OBTW & O/T: Check out Austin Medical..: Subject 55093

I stumbled across AMTK during my weekly "..Pinky Bagging Safari.." over on Pinksheets.com. I think there people have something to offer - and at $0.09-ish may have hit their turn-around point. "...Hail's Bells.." it's so new they only have about 20 posts on it over on RavingBullschmidt.

DYODD - Casino Money Only - yadda yadda yadda.............

John :-)
.



To: one_less who wrote (167)10/10/2004 2:24:01 PM
From: Tadsamillionaire  Respond to of 347
 
Bird Flu Kills Thai Girl in 11th Death

ASSOCIATED PRESS

BANGKOK, Thailand (AP) - A 9-year-old girl has died of bird flu in northern Thailand, raising the country's death toll from the virus to 11, a Health Ministry official said Monday.

Kanda Srilueng-On died overnight at a hospital in Phetchabun province only hours after tests confirmed she had the deadly H5N1 strain of bird flu, said Dr. Kamnuan Ungchoosak, chief of the ministry's communicable disease control department.

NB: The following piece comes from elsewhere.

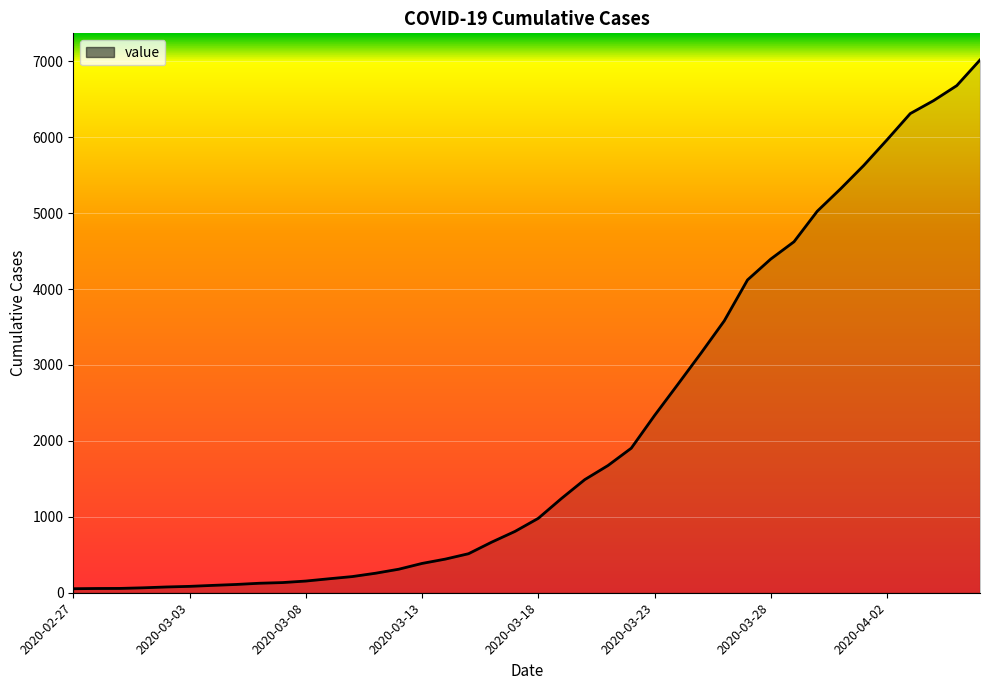

What is the difference between the maximum and minimum values?

6964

Kanda was hospitalized Sept. 30 with flu-like symptoms and was believed to have caught the disease from infected chickens.

The girl's death brings the region's human toll from the disease to 31, with 11 victims in Thailand and 20 in Vietnam. More than 100 million chickens and poultry also have been killed by the disease or have been culled since the bird flu crisis spread through much of Asia early this year.

Thailand went on high alert last week after it reported that an earlier bird flu victim died after probably contracting the virus from her daughter. She was the first in this outbreak believed to have contracted the disease from another human, rather than poultry.

Typically people who get bird flu acquire it from infected birds. But experts fear the bird virus will someday mutate into a form that spreads easily from one person to another, which could set the stage for a worldwide outbreak of deadly flu.